**Provided entries**
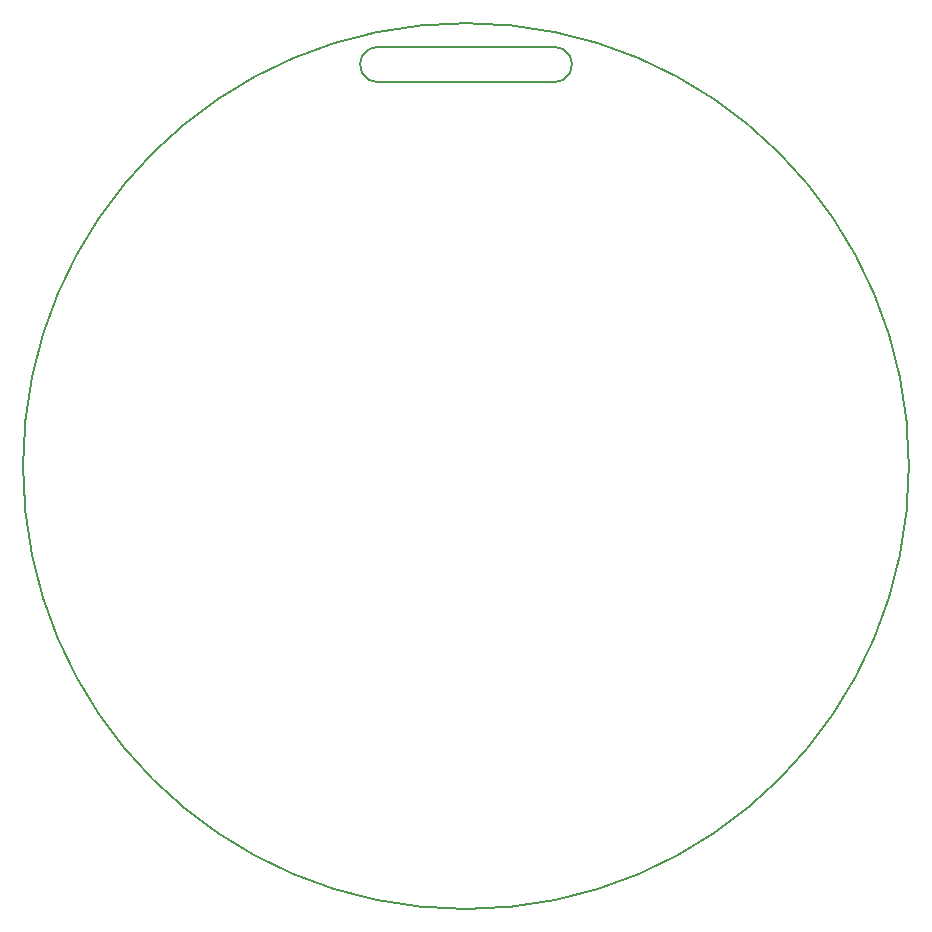
<source format=gbr>
%TF.GenerationSoftware,Novarm,DipTrace,3.0.0.2*%
%TF.CreationDate,2016-12-19T10:05:59+01:00*%
%FSLAX26Y26*%
%MOIN*%
%TF.FileFunction,Profile*%
%TF.Part,Single*%
%ADD11C,0.005512*%
G75*
G01*
%LPD*%
X3346457Y1870079D2*
D11*
G02X393701Y1870079I-1476378J0D01*
G01*
G02X3346457Y1870079I1476378J0D01*
G01*
D3*
X2165748Y3267717D2*
X1575197D1*
X1545669Y3259804D1*
X1524054Y3238188D1*
X1516142Y3208660D1*
X1524054Y3179133D1*
X1545671Y3157517D1*
X1575198Y3149605D1*
X2165748Y3149606D1*
X2195276Y3157518D1*
X2216891Y3179133D1*
X2224803Y3208660D1*
X2216891Y3238188D1*
X2195277Y3259803D1*
X2165749Y3267715D1*
M02*

</source>
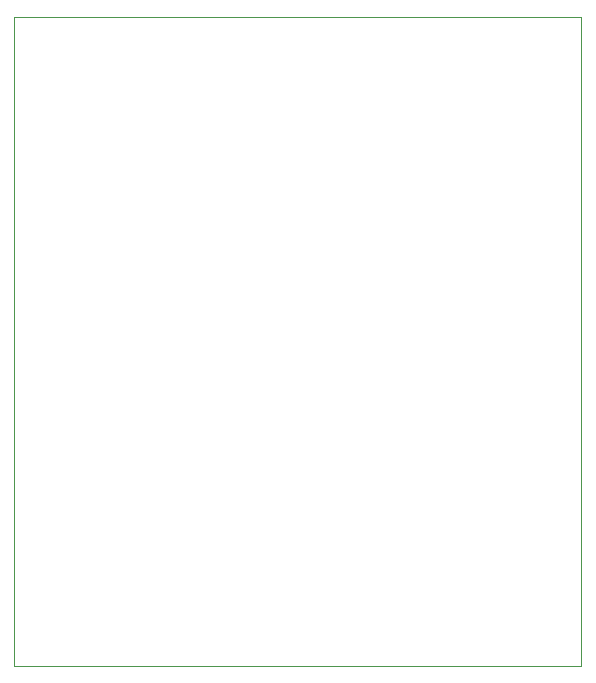
<source format=gbr>
%TF.GenerationSoftware,KiCad,Pcbnew,5.1.9-73d0e3b20d~88~ubuntu20.10.1*%
%TF.CreationDate,2021-01-20T16:53:29+01:00*%
%TF.ProjectId,makita_protector,6d616b69-7461-45f7-9072-6f746563746f,rev?*%
%TF.SameCoordinates,Original*%
%TF.FileFunction,Profile,NP*%
%FSLAX46Y46*%
G04 Gerber Fmt 4.6, Leading zero omitted, Abs format (unit mm)*
G04 Created by KiCad (PCBNEW 5.1.9-73d0e3b20d~88~ubuntu20.10.1) date 2021-01-20 16:53:29*
%MOMM*%
%LPD*%
G01*
G04 APERTURE LIST*
%TA.AperFunction,Profile*%
%ADD10C,0.050000*%
%TD*%
G04 APERTURE END LIST*
D10*
X126000000Y-110000000D02*
X174000000Y-110000000D01*
X126000000Y-55000000D02*
X126000000Y-110000000D01*
X174000000Y-55000000D02*
X126000000Y-55000000D01*
X174000000Y-110000000D02*
X174000000Y-55000000D01*
M02*

</source>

**Assignment**
Transcribe every record above in full. Pictures stay out of the copy.

**Result of this exercise**
<source format=gbr>
%TF.GenerationSoftware,Novarm,DipTrace,3.0.0.2*%
%TF.CreationDate,2016-12-19T10:05:59+01:00*%
%FSLAX26Y26*%
%MOIN*%
%TF.FileFunction,Profile*%
%TF.Part,Single*%
%ADD11C,0.005512*%
G75*
G01*
%LPD*%
X3346457Y1870079D2*
D11*
G02X393701Y1870079I-1476378J0D01*
G01*
G02X3346457Y1870079I1476378J0D01*
G01*
D3*
X2165748Y3267717D2*
X1575197D1*
X1545669Y3259804D1*
X1524054Y3238188D1*
X1516142Y3208660D1*
X1524054Y3179133D1*
X1545671Y3157517D1*
X1575198Y3149605D1*
X2165748Y3149606D1*
X2195276Y3157518D1*
X2216891Y3179133D1*
X2224803Y3208660D1*
X2216891Y3238188D1*
X2195277Y3259803D1*
X2165749Y3267715D1*
M02*

</source>
<source format=gbr>
%TF.GenerationSoftware,KiCad,Pcbnew,5.1.9-73d0e3b20d~88~ubuntu20.10.1*%
%TF.CreationDate,2021-01-20T16:53:29+01:00*%
%TF.ProjectId,makita_protector,6d616b69-7461-45f7-9072-6f746563746f,rev?*%
%TF.SameCoordinates,Original*%
%TF.FileFunction,Profile,NP*%
%FSLAX46Y46*%
G04 Gerber Fmt 4.6, Leading zero omitted, Abs format (unit mm)*
G04 Created by KiCad (PCBNEW 5.1.9-73d0e3b20d~88~ubuntu20.10.1) date 2021-01-20 16:53:29*
%MOMM*%
%LPD*%
G01*
G04 APERTURE LIST*
%TA.AperFunction,Profile*%
%ADD10C,0.050000*%
%TD*%
G04 APERTURE END LIST*
D10*
X126000000Y-110000000D02*
X174000000Y-110000000D01*
X126000000Y-55000000D02*
X126000000Y-110000000D01*
X174000000Y-55000000D02*
X126000000Y-55000000D01*
X174000000Y-110000000D02*
X174000000Y-55000000D01*
M02*

</source>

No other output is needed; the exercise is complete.